_Exercise directions:_
The lines to extract run from the first line of the entries through the line that contains "41: (566, 365, 1.53)"; reproduce exactly those lines and no others.

_Input:_
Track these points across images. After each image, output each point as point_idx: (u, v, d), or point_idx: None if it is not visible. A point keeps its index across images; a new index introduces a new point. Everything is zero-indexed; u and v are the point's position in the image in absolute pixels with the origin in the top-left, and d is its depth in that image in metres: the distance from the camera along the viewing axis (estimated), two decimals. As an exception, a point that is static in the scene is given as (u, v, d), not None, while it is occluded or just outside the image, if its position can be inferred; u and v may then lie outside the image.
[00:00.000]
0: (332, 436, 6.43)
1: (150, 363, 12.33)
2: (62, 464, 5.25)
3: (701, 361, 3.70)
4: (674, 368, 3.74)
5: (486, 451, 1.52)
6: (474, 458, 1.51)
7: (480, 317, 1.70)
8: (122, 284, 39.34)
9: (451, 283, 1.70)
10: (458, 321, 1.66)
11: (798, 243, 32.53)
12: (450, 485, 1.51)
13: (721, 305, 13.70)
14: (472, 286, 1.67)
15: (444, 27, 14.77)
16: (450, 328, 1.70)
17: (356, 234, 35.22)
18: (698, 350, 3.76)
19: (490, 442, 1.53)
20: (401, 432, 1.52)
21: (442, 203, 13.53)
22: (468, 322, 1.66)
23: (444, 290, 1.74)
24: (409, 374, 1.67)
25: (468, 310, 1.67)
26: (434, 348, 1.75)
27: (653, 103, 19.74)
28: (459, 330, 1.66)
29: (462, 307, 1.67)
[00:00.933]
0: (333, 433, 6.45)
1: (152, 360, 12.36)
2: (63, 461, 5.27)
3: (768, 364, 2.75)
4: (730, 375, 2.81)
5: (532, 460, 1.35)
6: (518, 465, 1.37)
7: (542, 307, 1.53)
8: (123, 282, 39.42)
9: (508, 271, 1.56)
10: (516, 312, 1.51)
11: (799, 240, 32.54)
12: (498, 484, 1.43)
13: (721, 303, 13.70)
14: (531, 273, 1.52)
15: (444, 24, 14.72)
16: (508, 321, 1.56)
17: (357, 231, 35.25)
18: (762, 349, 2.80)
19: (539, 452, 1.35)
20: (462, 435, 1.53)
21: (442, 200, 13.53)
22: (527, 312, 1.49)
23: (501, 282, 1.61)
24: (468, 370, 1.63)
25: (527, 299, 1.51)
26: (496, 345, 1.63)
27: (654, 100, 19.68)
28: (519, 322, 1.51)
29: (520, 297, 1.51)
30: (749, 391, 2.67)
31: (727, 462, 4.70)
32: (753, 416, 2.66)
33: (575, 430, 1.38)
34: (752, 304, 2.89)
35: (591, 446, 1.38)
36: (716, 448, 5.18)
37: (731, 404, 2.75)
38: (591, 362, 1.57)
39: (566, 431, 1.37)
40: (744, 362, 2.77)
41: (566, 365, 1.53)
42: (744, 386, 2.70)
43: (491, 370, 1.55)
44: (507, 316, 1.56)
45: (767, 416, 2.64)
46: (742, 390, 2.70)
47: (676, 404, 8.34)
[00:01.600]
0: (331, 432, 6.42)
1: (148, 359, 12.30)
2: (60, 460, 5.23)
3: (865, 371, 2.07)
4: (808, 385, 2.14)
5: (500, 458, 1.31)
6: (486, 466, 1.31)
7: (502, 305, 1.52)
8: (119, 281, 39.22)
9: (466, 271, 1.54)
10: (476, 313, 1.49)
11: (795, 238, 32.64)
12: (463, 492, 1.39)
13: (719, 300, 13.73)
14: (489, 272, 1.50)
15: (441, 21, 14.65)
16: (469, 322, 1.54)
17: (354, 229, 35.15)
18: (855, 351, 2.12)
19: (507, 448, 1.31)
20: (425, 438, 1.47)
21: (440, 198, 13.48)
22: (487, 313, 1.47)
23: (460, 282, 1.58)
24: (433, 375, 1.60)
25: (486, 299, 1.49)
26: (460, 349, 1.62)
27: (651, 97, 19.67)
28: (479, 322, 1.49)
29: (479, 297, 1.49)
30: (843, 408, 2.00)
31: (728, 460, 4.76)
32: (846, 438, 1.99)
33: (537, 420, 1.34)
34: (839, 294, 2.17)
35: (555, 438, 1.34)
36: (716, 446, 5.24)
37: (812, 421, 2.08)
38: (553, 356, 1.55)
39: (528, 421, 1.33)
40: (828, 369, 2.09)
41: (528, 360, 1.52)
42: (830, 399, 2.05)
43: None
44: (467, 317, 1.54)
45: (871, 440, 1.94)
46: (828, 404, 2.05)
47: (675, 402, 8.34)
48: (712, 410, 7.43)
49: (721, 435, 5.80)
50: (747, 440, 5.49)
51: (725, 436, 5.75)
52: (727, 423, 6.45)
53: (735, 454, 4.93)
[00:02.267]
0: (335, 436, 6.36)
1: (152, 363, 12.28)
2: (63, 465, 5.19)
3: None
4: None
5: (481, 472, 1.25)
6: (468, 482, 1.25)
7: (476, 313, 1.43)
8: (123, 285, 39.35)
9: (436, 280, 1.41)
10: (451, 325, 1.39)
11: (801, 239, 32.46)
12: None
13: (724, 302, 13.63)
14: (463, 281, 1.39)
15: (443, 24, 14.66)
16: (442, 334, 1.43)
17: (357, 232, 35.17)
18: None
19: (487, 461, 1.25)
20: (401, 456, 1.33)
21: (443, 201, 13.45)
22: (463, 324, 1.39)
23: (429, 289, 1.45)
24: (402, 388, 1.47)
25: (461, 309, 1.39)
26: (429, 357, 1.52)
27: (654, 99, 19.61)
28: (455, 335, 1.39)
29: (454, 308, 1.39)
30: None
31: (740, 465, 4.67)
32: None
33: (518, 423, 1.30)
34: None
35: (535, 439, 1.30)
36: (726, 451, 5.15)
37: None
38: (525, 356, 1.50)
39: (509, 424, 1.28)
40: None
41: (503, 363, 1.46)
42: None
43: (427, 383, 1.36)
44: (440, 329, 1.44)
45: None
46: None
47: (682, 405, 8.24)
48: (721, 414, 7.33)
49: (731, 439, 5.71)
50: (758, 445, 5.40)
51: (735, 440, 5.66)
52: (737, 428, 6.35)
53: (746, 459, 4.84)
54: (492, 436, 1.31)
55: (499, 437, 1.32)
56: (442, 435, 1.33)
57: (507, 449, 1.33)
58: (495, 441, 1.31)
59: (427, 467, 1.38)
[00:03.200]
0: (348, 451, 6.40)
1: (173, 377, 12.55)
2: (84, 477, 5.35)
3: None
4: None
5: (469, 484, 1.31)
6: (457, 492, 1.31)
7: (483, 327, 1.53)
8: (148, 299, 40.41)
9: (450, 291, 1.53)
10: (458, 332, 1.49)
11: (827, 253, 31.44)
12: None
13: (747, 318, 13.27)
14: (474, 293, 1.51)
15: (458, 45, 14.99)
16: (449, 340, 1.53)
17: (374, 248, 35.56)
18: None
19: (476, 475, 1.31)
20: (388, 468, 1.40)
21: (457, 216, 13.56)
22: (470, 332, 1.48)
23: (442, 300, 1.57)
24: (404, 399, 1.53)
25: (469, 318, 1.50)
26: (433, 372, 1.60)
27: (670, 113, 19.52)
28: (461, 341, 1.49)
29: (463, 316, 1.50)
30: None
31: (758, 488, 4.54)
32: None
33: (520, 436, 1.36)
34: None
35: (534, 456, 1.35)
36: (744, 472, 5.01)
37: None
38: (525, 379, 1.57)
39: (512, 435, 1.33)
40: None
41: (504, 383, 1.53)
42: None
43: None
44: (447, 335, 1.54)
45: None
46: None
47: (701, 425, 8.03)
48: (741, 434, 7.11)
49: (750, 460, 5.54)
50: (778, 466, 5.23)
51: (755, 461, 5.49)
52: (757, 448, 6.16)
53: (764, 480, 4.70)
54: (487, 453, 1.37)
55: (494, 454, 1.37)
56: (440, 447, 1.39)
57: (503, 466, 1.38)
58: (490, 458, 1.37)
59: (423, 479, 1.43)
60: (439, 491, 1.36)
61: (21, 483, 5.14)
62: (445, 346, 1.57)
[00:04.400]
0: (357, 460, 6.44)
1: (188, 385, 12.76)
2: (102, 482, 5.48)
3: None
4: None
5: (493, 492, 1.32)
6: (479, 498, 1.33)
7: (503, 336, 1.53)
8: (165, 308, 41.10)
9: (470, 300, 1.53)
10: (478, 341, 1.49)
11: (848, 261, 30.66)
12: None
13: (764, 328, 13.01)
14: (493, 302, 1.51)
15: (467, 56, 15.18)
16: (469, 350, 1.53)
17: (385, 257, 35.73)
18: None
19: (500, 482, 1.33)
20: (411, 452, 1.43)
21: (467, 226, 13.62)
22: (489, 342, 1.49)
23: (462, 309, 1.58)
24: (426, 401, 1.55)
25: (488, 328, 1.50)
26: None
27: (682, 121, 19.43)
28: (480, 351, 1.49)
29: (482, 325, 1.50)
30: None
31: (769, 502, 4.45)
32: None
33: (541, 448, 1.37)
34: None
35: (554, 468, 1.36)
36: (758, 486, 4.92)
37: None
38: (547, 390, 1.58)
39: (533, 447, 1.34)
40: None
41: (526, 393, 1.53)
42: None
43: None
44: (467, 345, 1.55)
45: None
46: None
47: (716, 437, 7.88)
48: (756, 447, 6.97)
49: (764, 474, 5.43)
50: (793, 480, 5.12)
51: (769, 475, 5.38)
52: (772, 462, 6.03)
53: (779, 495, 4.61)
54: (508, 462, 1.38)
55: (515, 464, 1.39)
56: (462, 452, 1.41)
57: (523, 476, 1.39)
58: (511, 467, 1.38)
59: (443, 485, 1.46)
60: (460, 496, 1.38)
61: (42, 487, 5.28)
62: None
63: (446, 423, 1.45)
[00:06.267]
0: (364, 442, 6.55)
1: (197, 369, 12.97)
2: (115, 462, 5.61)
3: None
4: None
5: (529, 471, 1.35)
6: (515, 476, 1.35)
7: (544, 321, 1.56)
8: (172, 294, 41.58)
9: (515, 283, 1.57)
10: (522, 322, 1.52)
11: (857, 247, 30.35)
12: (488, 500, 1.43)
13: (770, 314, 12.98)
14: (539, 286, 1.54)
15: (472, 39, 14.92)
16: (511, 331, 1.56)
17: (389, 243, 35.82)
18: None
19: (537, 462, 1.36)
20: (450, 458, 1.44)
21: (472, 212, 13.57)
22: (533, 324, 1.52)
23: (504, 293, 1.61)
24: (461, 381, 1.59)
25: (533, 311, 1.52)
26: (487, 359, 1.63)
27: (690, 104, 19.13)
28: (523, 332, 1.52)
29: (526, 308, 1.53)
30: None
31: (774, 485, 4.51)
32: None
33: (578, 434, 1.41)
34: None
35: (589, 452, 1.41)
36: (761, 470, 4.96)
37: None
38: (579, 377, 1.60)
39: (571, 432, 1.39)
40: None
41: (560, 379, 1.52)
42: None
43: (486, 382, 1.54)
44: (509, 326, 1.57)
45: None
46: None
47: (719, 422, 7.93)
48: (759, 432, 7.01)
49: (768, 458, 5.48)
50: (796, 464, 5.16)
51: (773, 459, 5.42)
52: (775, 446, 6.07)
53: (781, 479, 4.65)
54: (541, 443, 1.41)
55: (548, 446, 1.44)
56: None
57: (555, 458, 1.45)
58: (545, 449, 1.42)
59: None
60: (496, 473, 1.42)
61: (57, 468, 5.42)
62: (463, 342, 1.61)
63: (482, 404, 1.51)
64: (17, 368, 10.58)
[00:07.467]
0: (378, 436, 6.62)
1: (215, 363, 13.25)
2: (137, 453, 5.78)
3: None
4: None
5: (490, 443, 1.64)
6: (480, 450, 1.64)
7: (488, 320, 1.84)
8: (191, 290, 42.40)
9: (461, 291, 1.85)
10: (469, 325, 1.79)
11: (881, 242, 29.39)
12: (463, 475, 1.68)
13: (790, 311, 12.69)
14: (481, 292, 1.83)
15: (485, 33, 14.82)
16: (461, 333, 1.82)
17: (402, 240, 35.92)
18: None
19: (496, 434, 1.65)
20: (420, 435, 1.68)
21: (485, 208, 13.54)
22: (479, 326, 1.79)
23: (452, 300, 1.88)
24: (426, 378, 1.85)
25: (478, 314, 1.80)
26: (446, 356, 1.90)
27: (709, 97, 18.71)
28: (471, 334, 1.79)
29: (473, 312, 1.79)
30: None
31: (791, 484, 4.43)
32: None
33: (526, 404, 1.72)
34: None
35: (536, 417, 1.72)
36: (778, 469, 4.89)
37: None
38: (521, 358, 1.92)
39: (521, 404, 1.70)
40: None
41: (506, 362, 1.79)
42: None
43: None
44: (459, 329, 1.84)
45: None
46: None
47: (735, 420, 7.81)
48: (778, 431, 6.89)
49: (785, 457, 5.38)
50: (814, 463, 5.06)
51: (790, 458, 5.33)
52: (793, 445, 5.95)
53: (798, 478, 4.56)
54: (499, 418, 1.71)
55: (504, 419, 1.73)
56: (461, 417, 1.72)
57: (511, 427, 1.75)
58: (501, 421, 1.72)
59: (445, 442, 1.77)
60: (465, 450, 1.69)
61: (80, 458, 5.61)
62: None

_Worked solution:_
Track these points across images. After each image, output each point as point_idx: (u, v, d), or point_idx: None if it is not visible. A point keeps its index across images; a new index introduces a new point. Everything is zero-indexed; u and v are the point's position in the image in absolute pixels with the origin in the top-left, and d is its depth in that image in metres: the distance from the camera along the viewing axis (estimated), two decimals. As an exception, a point that is static in the scene is given as (u, v, d), not None, while it is occluded or just outside the image, if its position can be inferred; u and v may then lie outside the image.
[00:00.000]
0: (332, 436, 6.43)
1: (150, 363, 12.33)
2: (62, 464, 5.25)
3: (701, 361, 3.70)
4: (674, 368, 3.74)
5: (486, 451, 1.52)
6: (474, 458, 1.51)
7: (480, 317, 1.70)
8: (122, 284, 39.34)
9: (451, 283, 1.70)
10: (458, 321, 1.66)
11: (798, 243, 32.53)
12: (450, 485, 1.51)
13: (721, 305, 13.70)
14: (472, 286, 1.67)
15: (444, 27, 14.77)
16: (450, 328, 1.70)
17: (356, 234, 35.22)
18: (698, 350, 3.76)
19: (490, 442, 1.53)
20: (401, 432, 1.52)
21: (442, 203, 13.53)
22: (468, 322, 1.66)
23: (444, 290, 1.74)
24: (409, 374, 1.67)
25: (468, 310, 1.67)
26: (434, 348, 1.75)
27: (653, 103, 19.74)
28: (459, 330, 1.66)
29: (462, 307, 1.67)
[00:00.933]
0: (333, 433, 6.45)
1: (152, 360, 12.36)
2: (63, 461, 5.27)
3: (768, 364, 2.75)
4: (730, 375, 2.81)
5: (532, 460, 1.35)
6: (518, 465, 1.37)
7: (542, 307, 1.53)
8: (123, 282, 39.42)
9: (508, 271, 1.56)
10: (516, 312, 1.51)
11: (799, 240, 32.54)
12: (498, 484, 1.43)
13: (721, 303, 13.70)
14: (531, 273, 1.52)
15: (444, 24, 14.72)
16: (508, 321, 1.56)
17: (357, 231, 35.25)
18: (762, 349, 2.80)
19: (539, 452, 1.35)
20: (462, 435, 1.53)
21: (442, 200, 13.53)
22: (527, 312, 1.49)
23: (501, 282, 1.61)
24: (468, 370, 1.63)
25: (527, 299, 1.51)
26: (496, 345, 1.63)
27: (654, 100, 19.68)
28: (519, 322, 1.51)
29: (520, 297, 1.51)
30: (749, 391, 2.67)
31: (727, 462, 4.70)
32: (753, 416, 2.66)
33: (575, 430, 1.38)
34: (752, 304, 2.89)
35: (591, 446, 1.38)
36: (716, 448, 5.18)
37: (731, 404, 2.75)
38: (591, 362, 1.57)
39: (566, 431, 1.37)
40: (744, 362, 2.77)
41: (566, 365, 1.53)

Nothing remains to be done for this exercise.